Harem? Aber hallo! Lazenby spielt in dieser Verfilmung eines Romans von Alberto Vázquez Figueroa den reichen Prinz Almalarik, der sich einen üppigen Harem voll schöner Frauen hält. Denen mangelt es an gar nichts – außer vielleicht an Almalariks Zuneigung, sobald er eine neue Flamme hat, und an Freiheit, weil sie beim Fluchtversuch aus dem Harem bestraft und eventuell sogar exekutiert werden. Eine der Frauen, Sara, liebt Almalarik ganz besonders – so sehr, daß er sich sogar überlegt, dafür den Harem aufzulösen und monogam zu werden. Aber Sara wird hinterrücks ermordet, und niemand weiß, welche der anderen Frauen es getan haben könnte …
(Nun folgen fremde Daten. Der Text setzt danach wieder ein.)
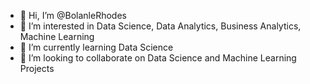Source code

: - 👋 Hi, I’m @BolanleRhodes
- 👀 I’m interested in Data Science, Data Analytics, Business Analytics, Machine Learning
- 🌱 I’m currently learning Data Science
- 💞️ I’m looking to collaborate on Data Science and Machine Learning Projects

<!---
BBRhodes/BBRhodes is a ✨ special ✨ repository because its `README.md` (this file) appears on your GitHub profile.
You can click the Preview link to take a look at your changes.
--->

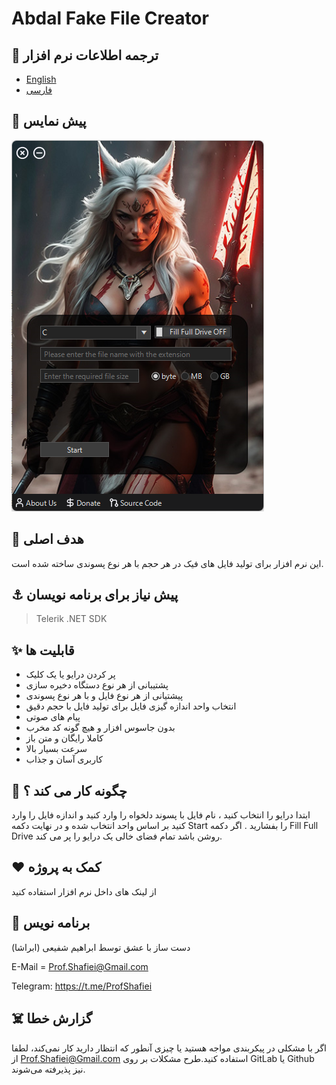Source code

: # Abdal Fake File Creator

## 🎤 ترجمه اطلاعات نرم افزار
- [English](README.md)
- [فارسی](README.fa.md)

## 👀 پیش نمایس

![](scr1.png)


 ## 💎 هدف اصلی
این نرم افزار برای تولید فایل های فیک در هر حجم با هر نوع پسوندی ساخته شده است.

 ## ⚓ پیش نیاز برای برنامه نویسان
>Telerik
> .NET SDK

## ✨ قابلیت ها

- پر کردن درایو یا یک کلیک
- پشتیبانی از هر نوع دستگاه دخیره سازی
- پیشتیانی از هر نوع فایل و با هر نوع پسوندی
- انتخاب واحد اندازه گیزی فایل برای تولید فایل با حجم دقیق
- پیام های صوتی
-  بدون جاسوس افزار و هیچ گونه کد مخرب
-  کاملا رایگان و متن باز
-  سرعت بسیار بالا
-  کاربری آسان و جذاب 


## 📝️ چگونه کار می کند ؟
ابتدا درایو را انتخاب کنید ، نام فایل با پسوند دلخواه را وارد کنید و اندازه فایل را وارد کنید بر اساس واحد انتخاب شده و در نهایت دکمه  Start  را بفشارید . اگر دکمه  Fill Full Drive روشن باشد تمام فضای خالی یک درایو را پر می کند.



## ❤️ کمک به پروژه

از لینک های داخل نرم افزار استفاده کنید

## 🤵 برنامه نویس
دست ساز با عشق توسط ابراهیم شفیعی (ابراشا)  

E-Mail = Prof.Shafiei@Gmail.com

Telegram: https://t.me/ProfShafiei

## ☠️ گزارش خطا

اگر با مشکلی در پیکربندی مواجه هستید یا چیزی آنطور که انتظار دارید کار نمی‌کند، لطفا از Prof.Shafiei@Gmail.com استفاده کنید.طرح مشکلات بر روی  GitLab یا Github نیز پذیرفته می‌شوند.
Die Geschichte mag wie ein Krimi klingen, aber tatsächlich – obwohl sich später sogar ein weiteres Attentat abzeichnet – nimmt das Mysterium um den Mörder hier einen Platz in den allerhintersten Sitzreihen ein. Die Geschichte ist verschachtelt erzählt, über diverse Rückblenden und Erzählungen, eingebettet in einen Fernsehbericht, ohne klare Hauptfigur – aber letztlich geht es hauptsächlich darum, daß sich die Frauen im Harem gefangen fühlen, während Prinz Almalarik seine Sara im Wüstensand vergräbt, sich dann in der Wüste verirrt und letztlich zu sich selbst findet. Aus sowas könnte ein Melodram werden oder eine Betrachtung der Machtstrukturen zwischen Mann und Frau im mittleren Osten – aber Garrone und seine Produzenten dürften sich stattdessen gedacht haben, daß es bei so vielen feschen Frauen doch irgendwie Verschwendung wäre, wenn sie nicht doch einen Softsexstreifen drehen.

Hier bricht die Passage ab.